Эта угроза выдавала истинные, зловещие намерения Петра: лишить Алексея наследства, завещать престол младшему сыну, любимому Шишечке. Но старший брат ни в коем случае не должен быть ему соперником. Царь требует, чтобы Алексей безусловно отрекся от прав на престол. Царевич выражает на это свое полное согласие. Но Петру этого мало. Он требует, чтобы Алексей ушел в монастырь. И на это соглашается царевич. Но нет покоя царю: он опасается, что акт об отречении сына после его, Петра, смерти окажется просто ничего не значащей бумажкой. Монастырь — не могила, из него и выйти можно, и сесть на престол. Словом, пока жив Алексей, он опасен для детей Петра и Екатерины.
Уехав из Петербурга в Копенгаген по делам войны, царь в августе 1716 года письмом вызвал Алексея к себе, причем потребовал, чтобы тот детально указал маршрут и время прибытия в каждый из городов на своем пути, с тем чтобы контролировать передвижение сына. Алексея это насторожило — от отца он мог ожидать всего чего угодно. Царевич собрался в дорогу, но его терзал страх: либо ему устроят покушение по дороге, либо при встрече отец обрушит на него свой неистовый гнев. На пути к отцу, в Польше, Алексей неожиданно изменил маршрут и бежал во владения Австрии, где надеялся найти прибежище. Ведь сестра покойной жены царевича была супругой австрийского императора. Несомненно, поступок этот — акт отчаяния, попытка разорвать смыкавшееся вокруг него кольцо, спастись от неминуемой гибели. Но побег за границу в те времена — это страшное для российского подданного преступление, которое расценивалось однозначно как государственная измена. Бегство это породило в душе Алексея страшные душевные муки. Он потерял покой и не мог найти себе места, чувствуя свою вину перед отцом и Россией.
Узнав о бегстве сына, Петр был вне себя от ярости. На розыски царевича он послал П. А. Толстого, дав ему строжайший приказ: во что бы то ни стало доставить Алексея в Россию. Толстой вместе с А. И. Румянцевым долго прочесывал владения австрийского императора, пока наконец не обнаружил беглеца в Италии, под Неаполем. Настигнув царевича, Толстой ловко воспользовался угрызениями совести, которые терзали беглеца. Умело разжигая в Алексее чувство вины, обещая ему — от имени царя — безусловное прощение в случае явки с повинной, Толстой сумел выманить его в Россию.
Вот уж кто оказался предателем, так это любовница царевича Ефросинья, простая крепостная девушка, которую Алексей полюбил и увез с собой за границу.
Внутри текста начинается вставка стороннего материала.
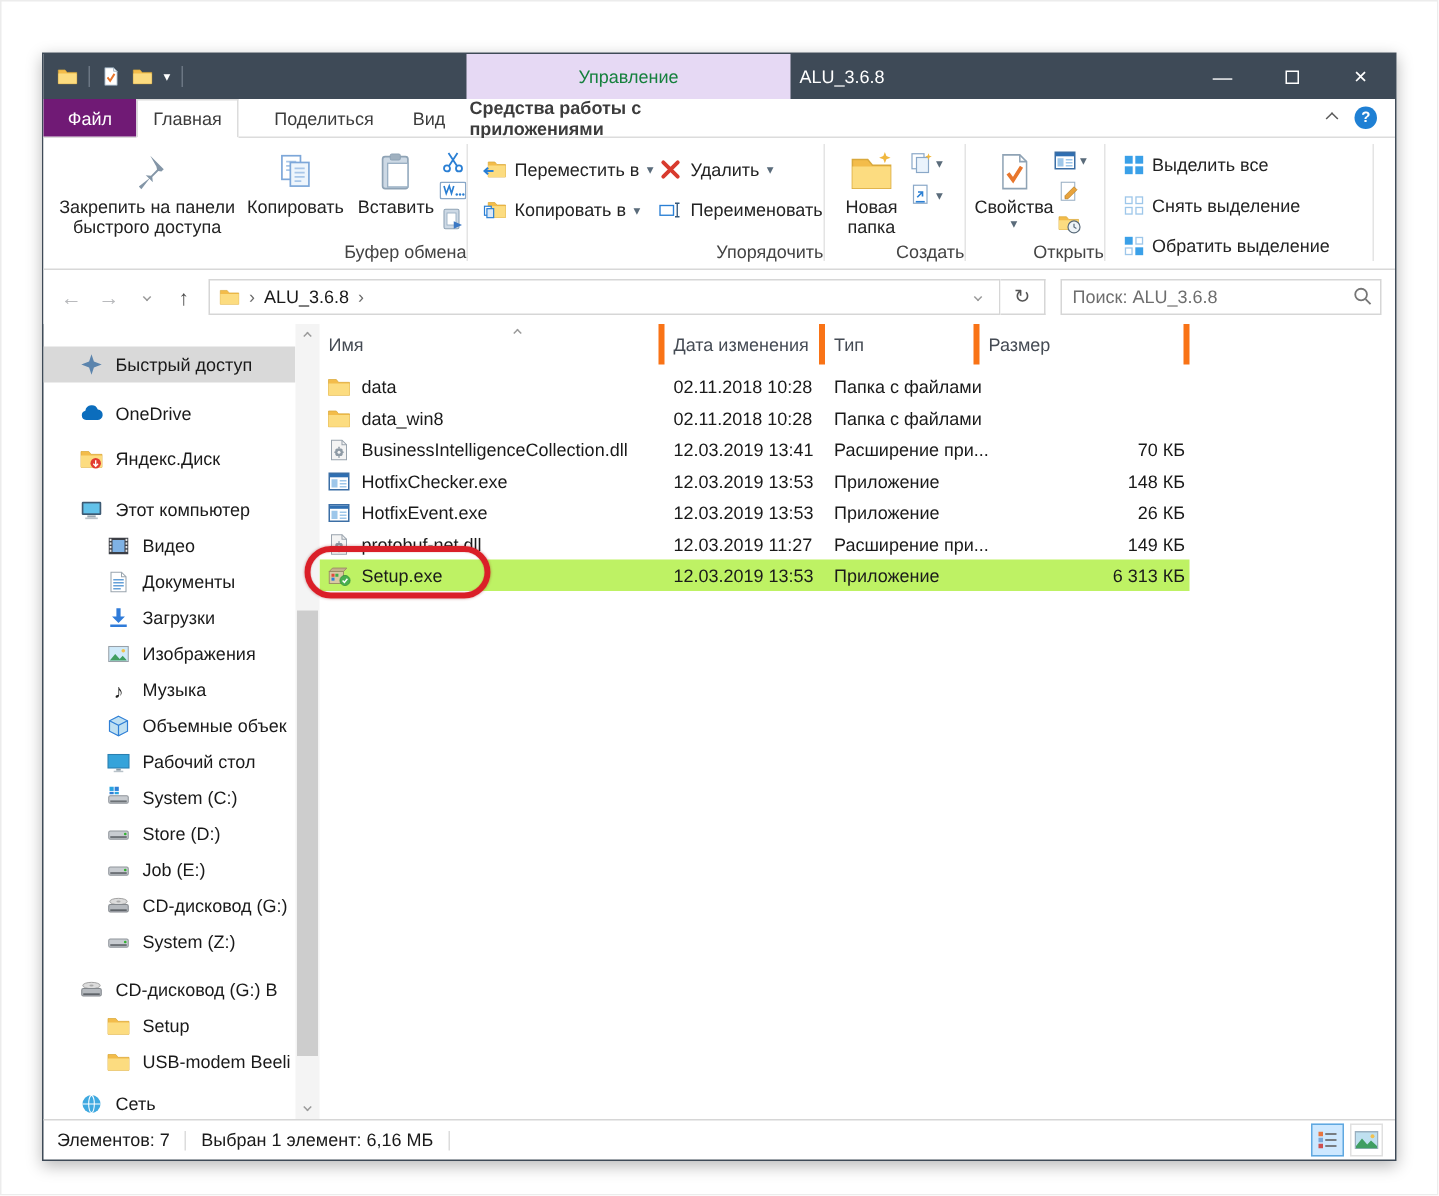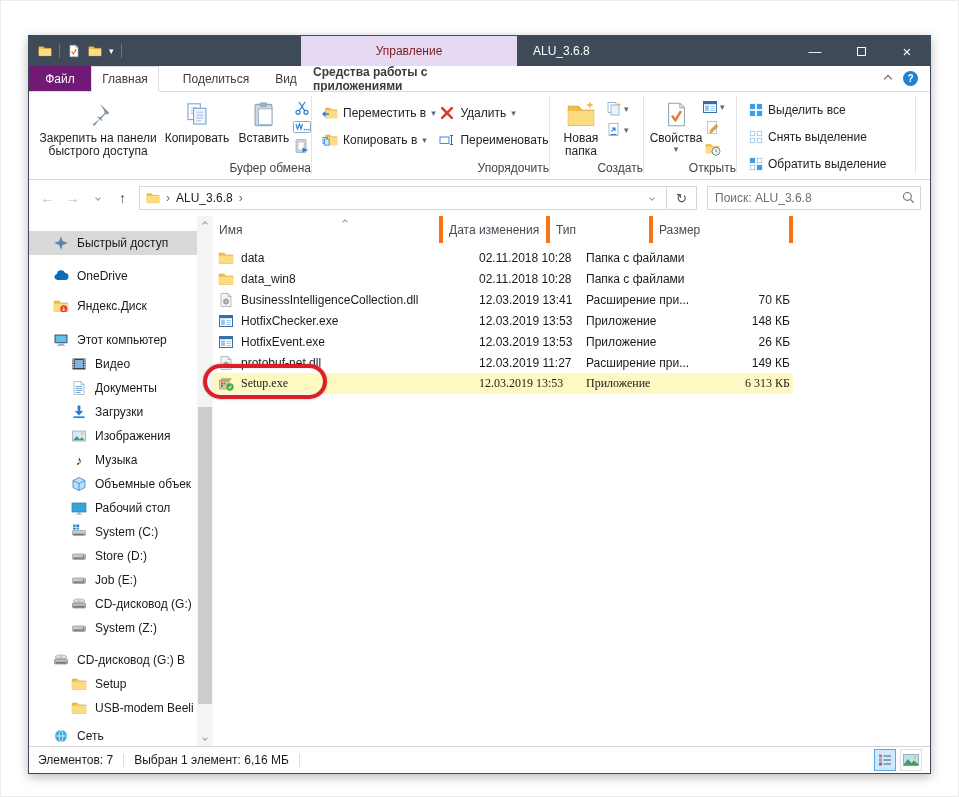--- a/index.html
+++ b/index.html
@@ -10,22 +10,22 @@
   
   .win { position:absolute; left:28px; top:35px; width:903px; height:739px;
          background:#fff; border:1px solid #3e4a57; box-shadow:0 3px 10px rgba(0,0,0,.28);
          display:flex; flex-direction:column; }
 
   
   .titlebar { position:relative; height:30px; background:#3e4a57; flex:0 0 auto; display:flex; align-items:center; }
   .qat { display:flex; align-items:center; gap:7px; margin-left:9px; }
   .qsep { width:1px; height:14px; background:#6b7683; }
   .qat-dd { color:#fff; font-size:9px; line-height:1; }
-  .ctx-tab { position:absolute; left:272px; top:0; width:216px; height:30px; background:#e6d9f4;
-             display:flex; align-items:center; justify-content:center; color:#7f1d1d; }
+  .ctx-tab { position:absolute; left:282px; top:0; width:216px; height:30px; background:#e6d9f4;
+             display:flex; align-items:center; justify-content:center; color:#15803d; }
   .win-title { position:absolute; left:504px; top:0; height:30px; line-height:30px; color:#fff; }
   .win-controls { position:absolute; right:0; top:0; height:30px; display:flex; }
   .wc { width:46px; height:30px; display:flex; align-items:center; justify-content:center; color:#fff; font-size:13px; }
   .wc-max-box { width:9px; height:9px; border:1px solid #fff; }
 
   
   .tabrow { height:26px; flex:0 0 auto; background:#fff; border-bottom:1px solid #dcdcdc; display:flex; align-items:stretch; }
   .tab { display:flex; align-items:center; justify-content:center; color:#3c3c3c; }
   .tab-file { width:62px; background:#701a75; color:#fff; }
   .tab-home { width:68px; background:#fff; border:1px solid #dcdcdc; border-bottom:1px solid #fff; margin-bottom:-1px; z-index:2; }
@@ -88,23 +88,23 @@
   .scroll-arrow.top { top:0; } .scroll-arrow.bottom { bottom:0; }
   .scroll-thumb { position:absolute; left:1px; width:14px; top:36%; height:56%; background:#cdcdcd; }
 
   
   .filearea { flex:1; position:relative; overflow:hidden; }
   .fheader { display:grid; grid-template-columns:230px 107px 103px 140px; height:27px; position:relative; }
   .fh-cell { display:flex; align-items:center; color:#454b54; border-right:4px solid #f97316; padding-left:6px; }
   .sortchev { position:absolute; left:130px; top:4px; }
   .frows { margin-top:4px; width:580px; }
   .frow { display:grid; grid-template-columns:230px 107px 103px 140px; height:21px; align-items:center; }
-  .frow.selected { background:#fef9c3;font-family:Liberation Serif, serif; }
+  .frow.selected { background:#bef264; }
   .fc-name { display:flex; align-items:center; gap:7px; padding-left:5px; white-space:nowrap; overflow:hidden; }
-  .fc-date, .fc-type { padding-left:6px; white-space:nowrap;margin-left:30px; }
+  .fc-date, .fc-type { padding-left:6px; white-space:nowrap; }
   .fc-size { text-align:right; padding-right:3px; white-space:nowrap; }
 
   
   .annot { position:absolute; left:203px; top:364px; width:124px; height:35px;
            border:4px solid #da1f28; border-radius:18px; box-shadow:0 0 2px rgba(130,0,0,.45), inset 0 0 1px rgba(130,0,0,.4);
            pointer-events:none; z-index:5; }
 
   
   .statusbar { height:27px; flex:0 0 auto; border-top:1px solid #d6d6d6; display:flex; align-items:center; padding:0 8px 0 9px; }
   .ssep { width:1px; height:13px; background:#dcdcdc; margin:0 10px; }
Она помогла Толстому сломить волю царевича, усыпить его страх и заманить в западню. В материалах Тайной канцелярии сохранилась краткая запись, сделанная уже потом, несколько лет спустя после гибели царевича: Ефросинья получила на свадьбу с неизвестным нам человеком две тысячи рублей из денег покойного царевича. По тем временам это была огромная сумма денег, и это, без сомнения, были иудины сребреники.
Вернувшегося домой царевича ждало не прощение царя, а его гнев. Алексея подвергли допросам, очным ставкам, пыткам, причем сам отец сидел за столом следователя в пыточной палате. Он наблюдал, как его родного сына заплечные мастера подвешивают на дыбу, бьют кнутом, рвут у него ногти. Летом 1718 года состоялся назначенный государем суд. Все сподвижники Петра, составившие судилище, один за другим, вынесли приговор: «Виновен, достоин смертной казни». А потом наступил момент, когда нужно было привести приговор в исполнение. И опять позвали Толстого и Румянцева.
Нам неизвестно, о чем думала и что говорила мужу в этот страшный час Екатерина. Конечно, она, его «друг сердешненькой», была рядом, чтобы облегчить тяжкий удел царю, приносившему ужасную жертву на алтарь отечества — своего сына, врага внутреннего. Но не забудем, что в этот поздний час неподалеку от комнаты, где собрались палачи, мирно спал Шишечка. Так сложились обстоятельства, так требовал сюжет этой драмы, что кровь Алексея была нужна ей, матери «Санкт-Петербургского хозяина». Кроме того, царица в тот момент была на сносях, и супруги, вероятно, думали, что вскоре родится еще один сын. Но тогда, в августе 1718 года, родилась дочь Наталья.